O concurso público lançado pelo Ministério da Saúde continua a alimentar a polémica. Apura o Jornal O Secreto que as críticas incidem tanto sobre os critérios de distribuição das vagas como sobre o momento escolhido para o lançamento do processo, considerado por vários intervenientes como politicamente sensível.
O presidente do Sindicato dos Enfermeiros, Afonso Quileba, afirma que o concurso foi organizado sem um levantamento técnico das necessidades efectivas de cada unidade sanitária, situação que, segundo disse, compromete o objectivo de reduzir a carência de profissionais no Serviço Nacional de Saúde.
O sindicalista sublinha que a simples distribuição de vagas pelas províncias não resolve os problemas estruturais do sector. Na sua perspectiva, o Ministério da Saúde deveria realizar previamente um estudo sobre o défice de recursos humanos em hospitais, centros e postos de saúde antes de definir o número de admissões.
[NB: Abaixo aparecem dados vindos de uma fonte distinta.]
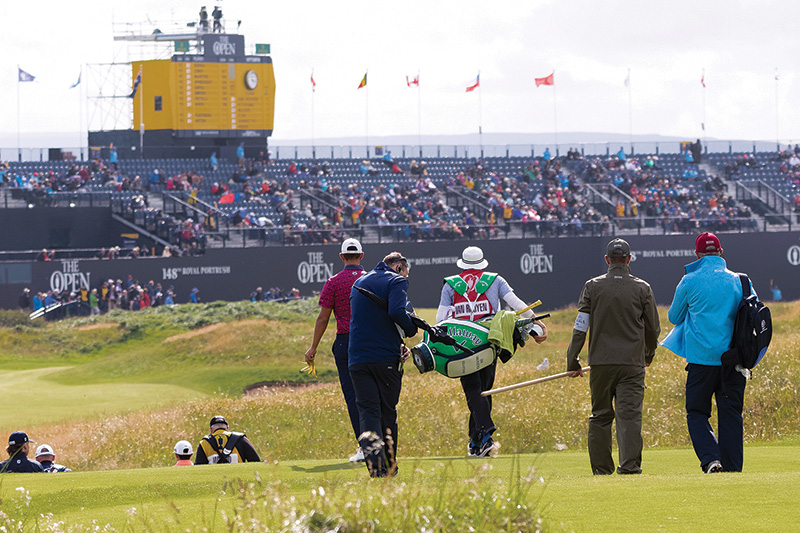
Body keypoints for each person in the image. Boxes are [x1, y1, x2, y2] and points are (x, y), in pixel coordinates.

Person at [436, 246, 548, 457]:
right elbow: (516, 304)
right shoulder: (495, 280)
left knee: (473, 391)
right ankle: (479, 440)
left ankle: (483, 439)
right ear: (482, 263)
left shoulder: (450, 285)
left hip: (462, 344)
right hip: (489, 342)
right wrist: (536, 322)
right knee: (484, 391)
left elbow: (440, 320)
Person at [661, 232, 754, 473]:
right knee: (731, 414)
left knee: (697, 412)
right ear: (721, 252)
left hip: (701, 361)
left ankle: (712, 459)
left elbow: (674, 317)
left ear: (697, 254)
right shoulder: (740, 281)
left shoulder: (689, 281)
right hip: (733, 361)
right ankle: (733, 469)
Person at [566, 239, 660, 475]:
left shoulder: (592, 286)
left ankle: (601, 469)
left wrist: (572, 358)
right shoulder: (642, 288)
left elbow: (580, 327)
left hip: (600, 363)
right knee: (629, 417)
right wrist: (649, 353)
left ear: (607, 260)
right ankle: (629, 466)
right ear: (629, 259)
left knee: (600, 416)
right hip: (632, 363)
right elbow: (653, 329)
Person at [349, 252, 417, 477]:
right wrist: (410, 330)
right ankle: (389, 466)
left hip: (357, 358)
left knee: (368, 412)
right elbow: (397, 311)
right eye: (406, 272)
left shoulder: (359, 281)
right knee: (387, 411)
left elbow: (373, 321)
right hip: (385, 358)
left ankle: (374, 467)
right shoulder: (397, 280)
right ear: (398, 267)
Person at [305, 238, 366, 463]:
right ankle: (381, 443)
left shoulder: (333, 282)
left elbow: (323, 318)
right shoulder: (370, 279)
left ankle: (365, 446)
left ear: (341, 257)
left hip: (345, 342)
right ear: (361, 255)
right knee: (373, 395)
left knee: (353, 397)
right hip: (370, 341)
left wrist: (313, 348)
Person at [195, 416, 261, 464]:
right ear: (227, 428)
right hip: (238, 480)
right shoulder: (241, 439)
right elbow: (256, 462)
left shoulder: (204, 443)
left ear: (211, 429)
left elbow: (199, 467)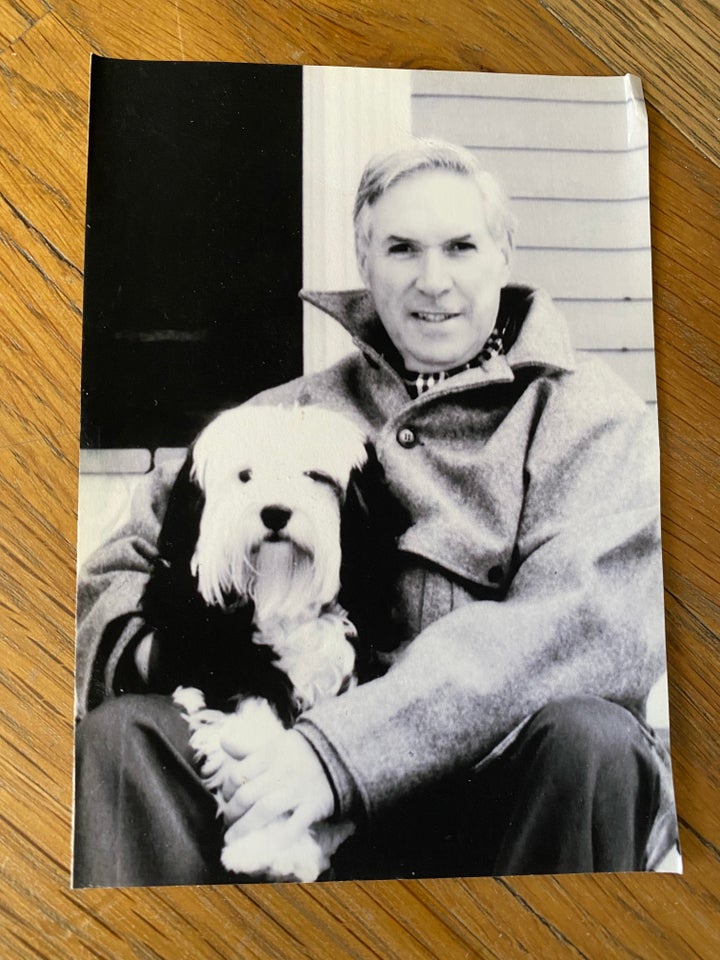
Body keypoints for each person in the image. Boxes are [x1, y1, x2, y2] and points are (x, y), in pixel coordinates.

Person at [74, 140, 676, 887]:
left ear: (504, 251)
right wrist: (172, 656)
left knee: (595, 741)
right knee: (124, 737)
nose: (433, 281)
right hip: (278, 792)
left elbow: (592, 623)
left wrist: (340, 753)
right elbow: (115, 571)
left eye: (460, 246)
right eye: (401, 248)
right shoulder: (289, 414)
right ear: (365, 259)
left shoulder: (591, 420)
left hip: (495, 797)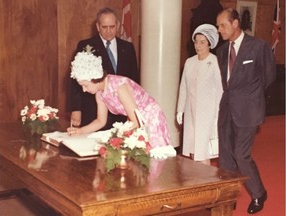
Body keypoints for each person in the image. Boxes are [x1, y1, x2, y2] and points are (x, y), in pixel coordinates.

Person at [216, 8, 276, 214]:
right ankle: (229, 196)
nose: (219, 30)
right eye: (218, 26)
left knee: (241, 155)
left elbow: (269, 77)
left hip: (248, 110)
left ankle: (259, 194)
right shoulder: (222, 51)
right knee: (225, 157)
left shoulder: (259, 47)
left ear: (235, 23)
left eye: (222, 25)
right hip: (226, 109)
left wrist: (252, 98)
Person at [67, 51, 171, 148]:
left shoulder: (119, 87)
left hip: (150, 118)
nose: (84, 90)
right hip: (135, 121)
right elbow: (100, 121)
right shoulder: (99, 94)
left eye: (85, 85)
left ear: (95, 78)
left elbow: (137, 121)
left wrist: (115, 137)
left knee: (155, 155)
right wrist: (81, 131)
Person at [70, 7, 139, 128]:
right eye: (104, 27)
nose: (108, 31)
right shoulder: (85, 45)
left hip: (122, 110)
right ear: (97, 26)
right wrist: (76, 109)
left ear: (117, 25)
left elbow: (134, 79)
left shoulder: (128, 47)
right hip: (94, 110)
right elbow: (76, 81)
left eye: (112, 27)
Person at [176, 24, 223, 165]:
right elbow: (183, 87)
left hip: (207, 114)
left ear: (210, 43)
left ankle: (206, 182)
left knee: (203, 150)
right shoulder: (190, 62)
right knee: (192, 149)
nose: (198, 45)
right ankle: (196, 181)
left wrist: (218, 114)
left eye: (202, 42)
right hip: (191, 112)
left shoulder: (214, 62)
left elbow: (220, 89)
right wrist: (180, 110)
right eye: (196, 41)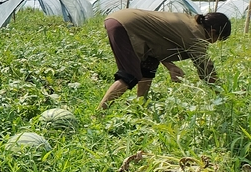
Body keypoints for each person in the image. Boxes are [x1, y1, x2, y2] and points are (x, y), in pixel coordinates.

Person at [98, 9, 231, 110]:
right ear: (213, 32)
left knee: (149, 66)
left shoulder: (191, 23)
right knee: (130, 75)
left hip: (121, 19)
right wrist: (223, 97)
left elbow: (158, 41)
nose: (213, 43)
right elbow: (207, 70)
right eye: (218, 39)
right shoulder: (196, 36)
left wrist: (170, 66)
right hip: (124, 25)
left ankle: (140, 105)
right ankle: (99, 114)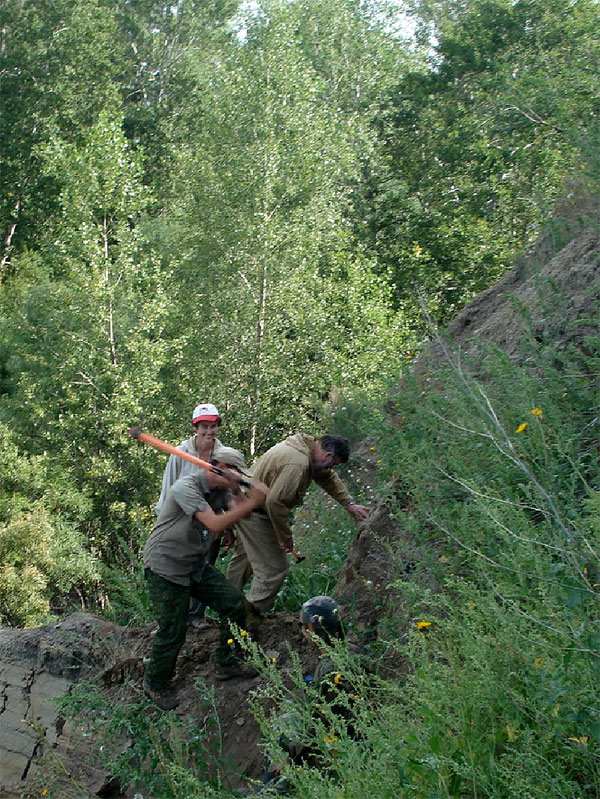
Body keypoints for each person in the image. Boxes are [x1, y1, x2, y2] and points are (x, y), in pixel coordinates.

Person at [142, 450, 269, 710]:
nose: (240, 477)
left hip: (193, 564)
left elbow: (240, 514)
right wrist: (253, 501)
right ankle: (155, 684)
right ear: (220, 467)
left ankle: (226, 663)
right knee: (173, 631)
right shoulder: (185, 487)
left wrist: (240, 493)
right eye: (237, 472)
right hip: (165, 565)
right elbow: (213, 523)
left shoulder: (222, 490)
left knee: (234, 605)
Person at [226, 434, 369, 614]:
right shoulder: (298, 463)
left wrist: (349, 503)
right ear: (329, 456)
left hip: (246, 503)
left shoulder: (305, 449)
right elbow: (275, 503)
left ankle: (227, 606)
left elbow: (327, 477)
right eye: (335, 464)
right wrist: (285, 537)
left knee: (245, 558)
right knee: (274, 570)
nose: (333, 468)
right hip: (254, 512)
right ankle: (245, 618)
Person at [250, 596, 359, 795]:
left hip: (342, 746)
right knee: (291, 713)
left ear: (310, 630)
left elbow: (323, 724)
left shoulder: (330, 669)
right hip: (350, 731)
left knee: (284, 732)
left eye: (302, 625)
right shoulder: (351, 653)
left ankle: (271, 790)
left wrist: (290, 751)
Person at [156, 402, 227, 629]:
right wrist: (162, 525)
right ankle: (170, 619)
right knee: (175, 570)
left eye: (212, 426)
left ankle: (196, 616)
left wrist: (228, 526)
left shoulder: (224, 456)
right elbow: (168, 490)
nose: (208, 431)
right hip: (181, 523)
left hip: (212, 522)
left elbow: (230, 492)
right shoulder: (180, 454)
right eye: (203, 426)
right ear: (195, 427)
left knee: (203, 568)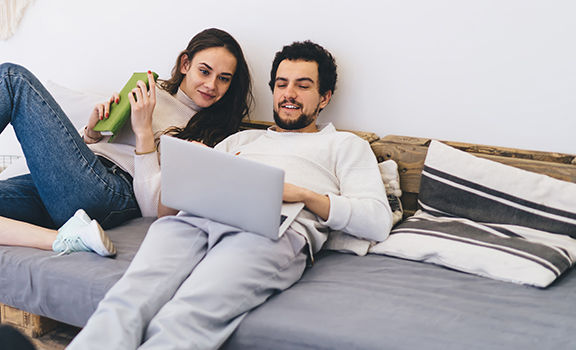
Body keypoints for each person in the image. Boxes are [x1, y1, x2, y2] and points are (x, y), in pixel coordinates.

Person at [65, 40, 394, 349]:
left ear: (324, 97)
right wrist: (189, 171)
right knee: (126, 301)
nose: (288, 94)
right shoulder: (241, 141)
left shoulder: (345, 145)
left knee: (185, 316)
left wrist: (302, 195)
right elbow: (164, 212)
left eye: (302, 85)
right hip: (195, 219)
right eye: (281, 84)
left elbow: (377, 221)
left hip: (272, 226)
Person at [0, 28, 253, 257]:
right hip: (67, 187)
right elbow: (96, 149)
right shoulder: (148, 90)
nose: (211, 85)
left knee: (11, 78)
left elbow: (153, 208)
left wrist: (146, 133)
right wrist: (94, 132)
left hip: (112, 194)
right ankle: (63, 237)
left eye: (224, 79)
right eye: (204, 70)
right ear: (185, 64)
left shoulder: (215, 134)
“Se continuarmos a repetir os mesmos modelos, nunca resolveremos a escassez de profissionais. Haverá hospitais que continuarão sobrecarregados e incapazes de responder às necessidades da população”, afirma.
Por outro lado, o secretário provincial da UNITA em Cabinda, Laurenço Domingos, foi mais longe ao associar o concurso ao calendário político nacional.
O dirigente disse que a abertura de milhares de vagas poucos meses antes das eleições não tem como principal finalidade combater o desemprego, mas sim criar um ambiente favorável ao partido no poder.
Domingos avança que quem obtiver emprego na função pública neste período poderá sentir-se pressionado, moral ou politicamente, a apoiar o MPLA nas urnas, devido à persistente confusão entre partido e Estado.
Na sua leitura, esta prática configura uma alegada forma de “compra de consciências” e pode enquadrar-se como um mecanismo de influência eleitoral, acusações que o Executivo não comentou até ao momento.
No entanto, o Ministério da Saúde sustenta que o concurso integra o plano de reforço dos recursos humanos do Serviço Nacional de Saúde e visa melhorar a assistência médica em todo o país.